[Task statement]: Check each line of the listing for the word "thiagosilvagusmao" and report the ones that have it.

Segment Start: Provided data

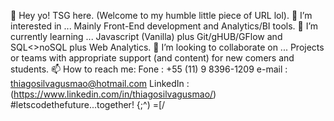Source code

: 👋 Hey yo! TSG here. (Welcome to my humble little piece of URL lol).
👀 I’m interested in ... Mainly Front-End development and Analytics/BI tools.
🌱 I’m currently learning ... Javascript (Vanilla) plus Git/gHUB/GFlow and SQL<>noSQL plus Web Analytics.
💞️ I’m looking to collaborate on ... Projects or teams with appropriate support (and content) for new comers and students.
📫 How to reach me: Fone : +55 (11) 9 8396-1209 e-mail : thiagosilvagusmao@hotmail.com LinkedIn : 
(https://www.linkedin.com/in/thiagosilvagusmao/)
#letscodethefuture...together! {;^) =[/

Segment End: Provided data

[Exercise solution]:
📫 How to reach me: Fone : +55 (11) 9 8396-1209 e-mail : thiagosilvagusmao@hotmail.com LinkedIn : 
(https://www.linkedin.com/in/thiagosilvagusmao/)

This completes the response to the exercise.